7 years ago on Introduction
I don't know if you know this but batteries have internal resistance so the battery won't be able to survive ten years even when there is no load.
I didn't understand the part where it the battery charges itself? Perpetuum Mobile?
Reply 6 years ago
Duracell seems to believe their batteries can survive 10 years. They even made a guarantee saying as much.
http://www.duracell.com/en-us/innovation/duralock-technology
Reply 6 years ago
Energizer too
http://www.energizer.com/batteries/energizer-max-a...
7 years ago on Introduction
Very very very cool!!!!
Reply 7 years ago on Introduction
Great !!
7 years ago
I'm very interested how many current it draws, because in the begining you said that it consumes 35uA and at step 5 you said it consumes 35mA
Reply 7 years ago on Introduction
35mA is the current draw when the led is ON, which is during 1mS(one millisecond) of every 1000 milliseconds flash cycle. The time the led is off (999mS of every flash cycle) the battery current is 0, and the circuit is running only from the charge of C4, Therefore the average current from battery is 35mA/1000 or 35uA. Greetings!.
7 years ago on Introduction
Have you got a part number for the toroidal transformer you used?
Reply 7 years ago on Introduction
No, it's just a 1/2"frerrite core I salvaged from an old motherboard. Just wind 1meter of enameled wire folded in half , and then separate the windings by cutting end. Most cores are electrically conductive, so It'a good idea to paint it with enamel, or clear nail polish. Tutorial for transformer here:https://youtu.be/BUa3GqF4kfc
7 years ago on Introduction
I'm impressed.
At it smelled like bullshit, but wow, you have thought about evverything!

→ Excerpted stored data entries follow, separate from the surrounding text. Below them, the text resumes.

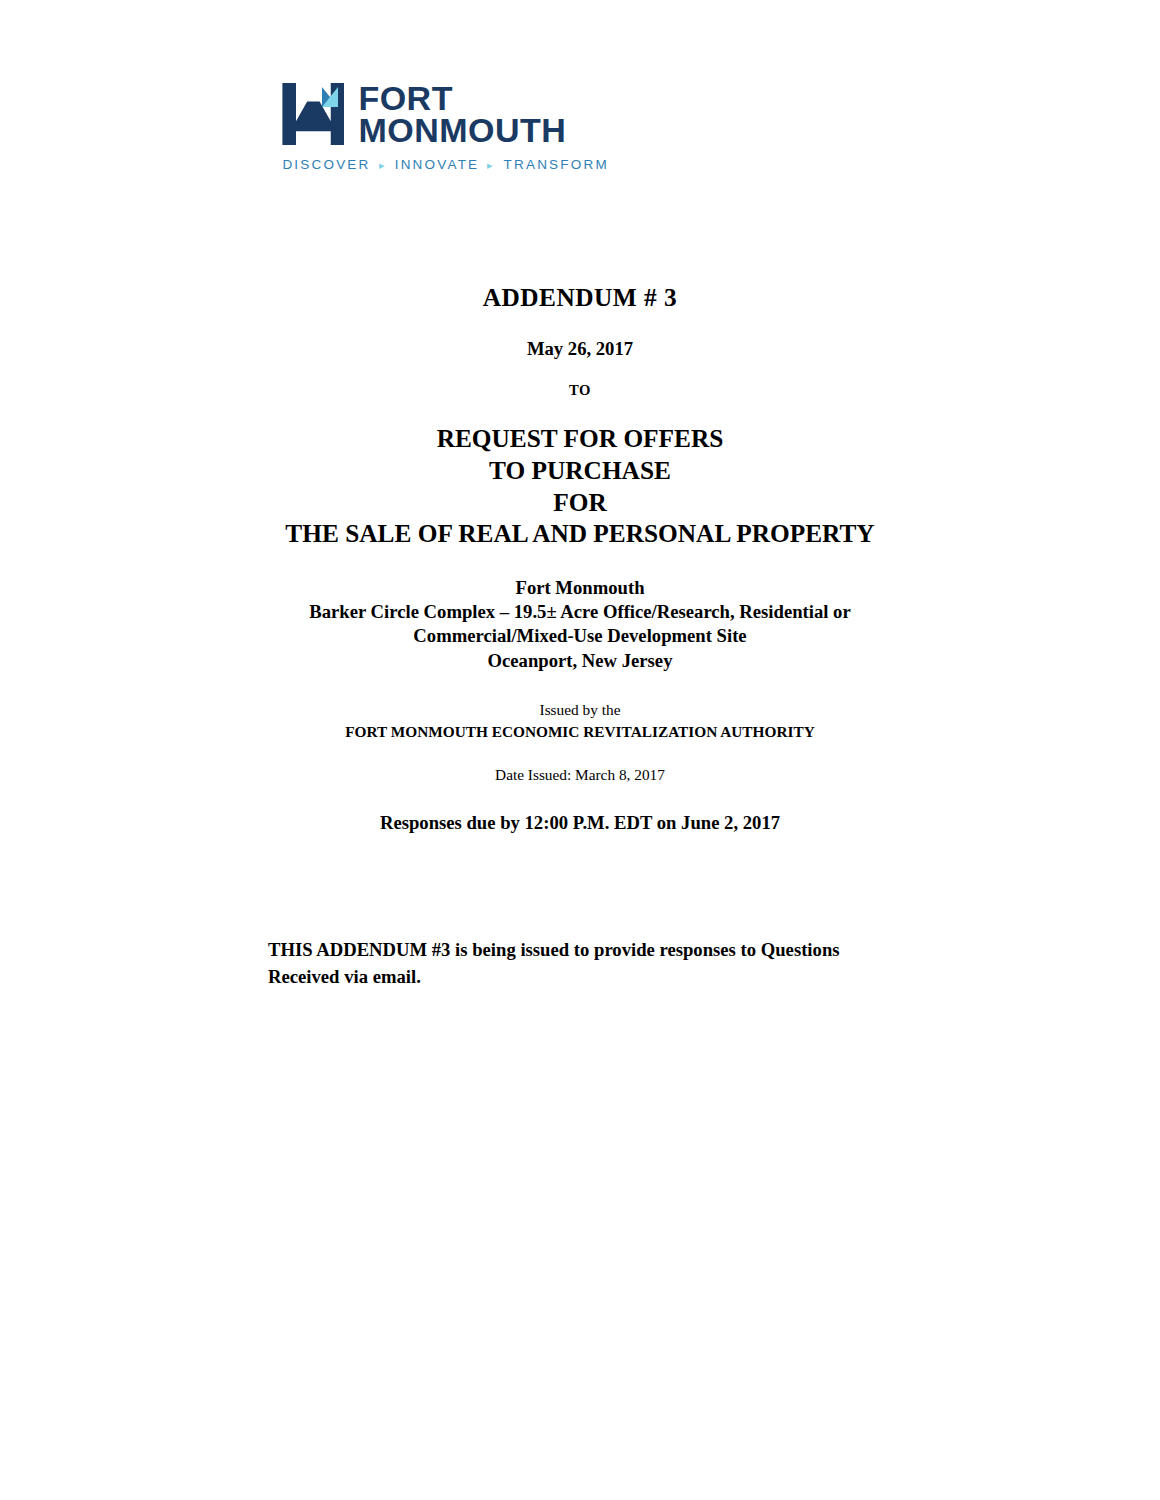FORTMONMOUTH
DISCOVER▸ INNOVATE▸ TRANSFORM
ADDENDUM # 3
May 26, 2017
TO
REQUEST FOR OFFERS
TO PURCHASE
FOR
THE SALE OF REAL AND PERSONAL PROPERTY
Fort Monmouth
Barker Circle Complex – 19.5± Acre Office/Research, Residential or
Commercial/Mixed-Use Development Site
Oceanport, New Jersey
Issued by the
FORT MONMOUTH ECONOMIC REVITALIZATION AUTHORITY
Date Issued: March 8, 2017
Responses due by 12:00 P.M. EDT on June 2, 2017
THIS ADDENDUM #3 is being issued to provide responses to Questions Received via email.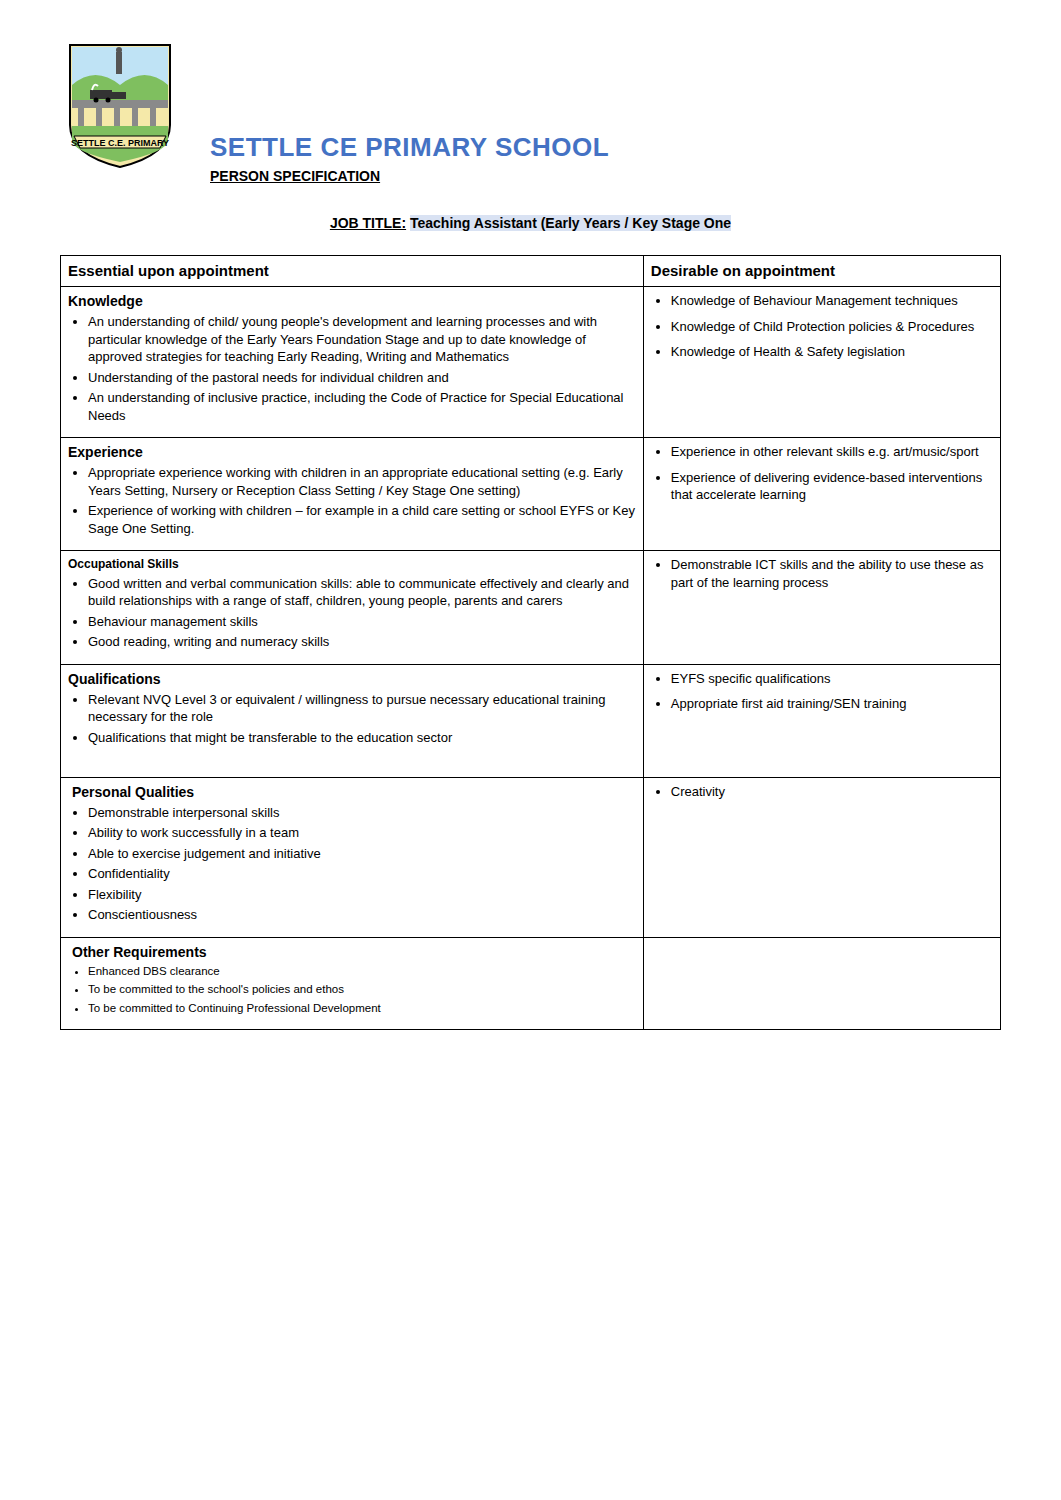SETTLE C.E. PRIMARY
SETTLE CE PRIMARY SCHOOL
PERSON SPECIFICATION
JOB TITLE: Teaching Assistant (Early Years / Key Stage One
| Essential upon appointment | Desirable on appointment |
| --- | --- |
| Knowledge An understanding of child/ young people's development and learning processes and with particular knowledge of the Early Years Foundation Stage and up to date knowledge of approved strategies for teaching Early Reading, Writing and Mathematics Understanding of the pastoral needs for individual children and An understanding of inclusive practice, including the Code of Practice for Special Educational Needs | Knowledge of Behaviour Management techniques Knowledge of Child Protection policies & Procedures Knowledge of Health & Safety legislation |
| Experience Appropriate experience working with children in an appropriate educational setting (e.g. Early Years Setting, Nursery or Reception Class Setting / Key Stage One setting) Experience of working with children – for example in a child care setting or school EYFS or Key Sage One Setting. | Experience in other relevant skills e.g. art/music/sport Experience of delivering evidence-based interventions that accelerate learning |
| Occupational Skills Good written and verbal communication skills: able to communicate effectively and clearly and build relationships with a range of staff, children, young people, parents and carers Behaviour management skills Good reading, writing and numeracy skills | Demonstrable ICT skills and the ability to use these as part of the learning process |
| Qualifications Relevant NVQ Level 3 or equivalent / willingness to pursue necessary educational training necessary for the role Qualifications that might be transferable to the education sector | EYFS specific qualifications Appropriate first aid training/SEN training |
| Personal Qualities Demonstrable interpersonal skills Ability to work successfully in a team Able to exercise judgement and initiative Confidentiality Flexibility Conscientiousness | Creativity |
| Other Requirements Enhanced DBS clearance To be committed to the school's policies and ethos To be committed to Continuing Professional Development | |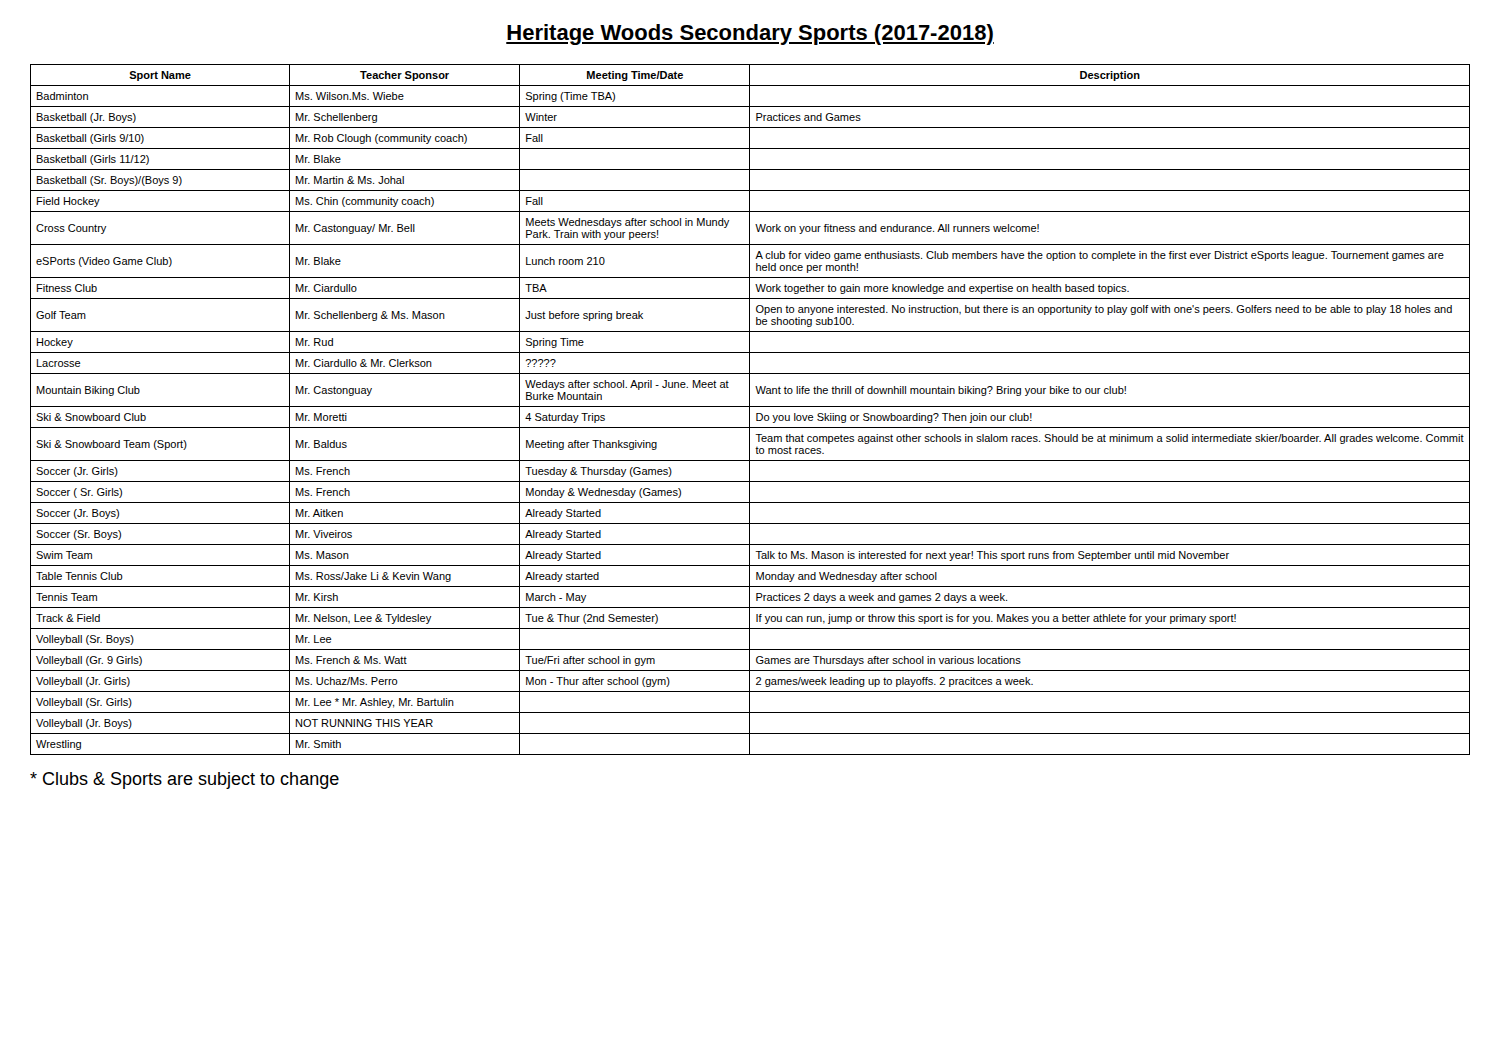Heritage Woods Secondary Sports (2017-2018)
| Sport Name | Teacher Sponsor | Meeting Time/Date | Description |
| --- | --- | --- | --- |
| Badminton | Ms. Wilson.Ms. Wiebe | Spring (Time TBA) | |
| Basketball (Jr. Boys) | Mr. Schellenberg | Winter | Practices and Games |
| Basketball (Girls 9/10) | Mr. Rob Clough (community coach) | Fall | |
| Basketball (Girls 11/12) | Mr. Blake | | |
| Basketball (Sr. Boys)/(Boys 9) | Mr. Martin & Ms. Johal | | |
| Field Hockey | Ms. Chin (community coach) | Fall | |
| Cross Country | Mr. Castonguay/ Mr. Bell | Meets Wednesdays after school in Mundy Park. Train with your peers! | Work on your fitness and endurance. All runners welcome! |
| eSPorts (Video Game Club) | Mr. Blake | Lunch room 210 | A club for video game enthusiasts. Club members have the option to complete in the first ever District eSports league. Tournement games are held once per month! |
| Fitness Club | Mr. Ciardullo | TBA | Work together to gain more knowledge and expertise on health based topics. |
| Golf Team | Mr. Schellenberg & Ms. Mason | Just before spring break | Open to anyone interested. No instruction, but there is an opportunity to play golf with one's peers. Golfers need to be able to play 18 holes and be shooting sub100. |
| Hockey | Mr. Rud | Spring Time | |
| Lacrosse | Mr. Ciardullo & Mr. Clerkson | ????? | |
| Mountain Biking Club | Mr. Castonguay | Wedays after school. April - June. Meet at Burke Mountain | Want to life the thrill of downhill mountain biking? Bring your bike to our club! |
| Ski & Snowboard Club | Mr. Moretti | 4 Saturday Trips | Do you love Skiing or Snowboarding? Then join our club! |
| Ski & Snowboard Team (Sport) | Mr. Baldus | Meeting after Thanksgiving | Team that competes against other schools in slalom races. Should be at minimum a solid intermediate skier/boarder. All grades welcome. Commit to most races. |
| Soccer (Jr. Girls) | Ms. French | Tuesday & Thursday (Games) | |
| Soccer ( Sr. Girls) | Ms. French | Monday & Wednesday (Games) | |
| Soccer (Jr. Boys) | Mr. Aitken | Already Started | |
| Soccer (Sr. Boys) | Mr. Viveiros | Already Started | |
| Swim Team | Ms. Mason | Already Started | Talk to Ms. Mason is interested for next year! This sport runs from September until mid November |
| Table Tennis Club | Ms. Ross/Jake Li & Kevin Wang | Already started | Monday and Wednesday after school |
| Tennis Team | Mr. Kirsh | March - May | Practices 2 days a week and games 2 days a week. |
| Track & Field | Mr. Nelson, Lee & Tyldesley | Tue & Thur (2nd Semester) | If you can run, jump or throw this sport is for you. Makes you a better athlete for your primary sport! |
| Volleyball (Sr. Boys) | Mr. Lee | | |
| Volleyball (Gr. 9 Girls) | Ms. French & Ms. Watt | Tue/Fri after school in gym | Games are Thursdays after school in various locations |
| Volleyball (Jr. Girls) | Ms. Uchaz/Ms. Perro | Mon - Thur after school (gym) | 2 games/week leading up to playoffs. 2 pracitces a week. |
| Volleyball (Sr. Girls) | Mr. Lee * Mr. Ashley, Mr. Bartulin | | |
| Volleyball (Jr. Boys) | NOT RUNNING THIS YEAR | | |
| Wrestling | Mr. Smith | | |
* Clubs & Sports are subject to change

Yes, I did some research and this are the numbers I came up with:
The quiscent (standby) current of the CD4001 is roughly 0.25uA per gate, resumting in 1 uA total. The leakage current of a tantalum is 0.5 to 1 uA (I picked a few random parts on digikey and compared the datasheets), make sure you don't get a tantalum polymer type, their leakage current is about 10 times a big! You could also get a ceramic capacitor, they have almost no leakage at all. The value 10uF is perfectly selected, it allows a 2uA drain (1uA leakage + 1 uA due to the CD4001) for 1.4s, longer than a full refresh cycle.
Maybe the most critical part is the 1N5819 as it's reverse current can be up to 35uA @2V & @25°C (source: http://www.onsemi.com/pub_link/Collateral/1N5817-... page 5), but I'm sure you've done the homework on that as well.
If you came up with this circuit, congratulations, I haven't seen such a elegant, well engeneered in the last month on instructables. I can't wait to see with what you'll come up next.
Reply 7 years ago on Introduction
Thanks for your comment! It's really rewarding. The idea of using ceramic for C4 is really good. All the leakage currents you point are correct, but needn't be taken into account: If you look closely at circuit diagram, you will see that CD4001 is powered by capacitor C4 and NOT directly by the battery. The same applies for the diode reverse leakage... in fact we could even say that capacitor "recharges" battery during the led OFF phase through diode's reverse leakage (voltage on cap is higher than the battery's) . Battery is ONLY used during the Led ON phase (1mS) which is when C4 is recharged, and peak current is 35mA. From there on, the rest of the cycle the whole circuit operates exclusively from the C4 charge which will be refreshed on next cycle. All leakages, led current and energy dissipation come from that 35mA peak current during the 1 millisecond Led ON phase.
Reply 7 years ago on Introduction
Sure, the LED can only be on for 1ms, this is the key of the crazy battery life.
I didn't thought of the battery beeing "recharged" with the diode leakage current, I though I was missing something :)
The capacitor leakage however is still relavant, because the current is "bypassing" the battery: The faster the capacitor discharges itself during the "off-period", the more current (and thus power) it requires to be recharged in the "on-period". It does not matter which load you connect to it, everything from a simple resistor to it's own leakage counts.
Reply 7 years ago on Introduction
Your reasoning is totally correct, if we use a ceramic or polyester for C4 to avoid leakage (as you suggested) we will be "treasuring" a few microJoules and that can translate into more battery life by increasing R3 (maybe 1 more year?), or brighter apparent led flash by increasing pulse width (increase R2), or higher flash rate (reducing R1). Greetings ! .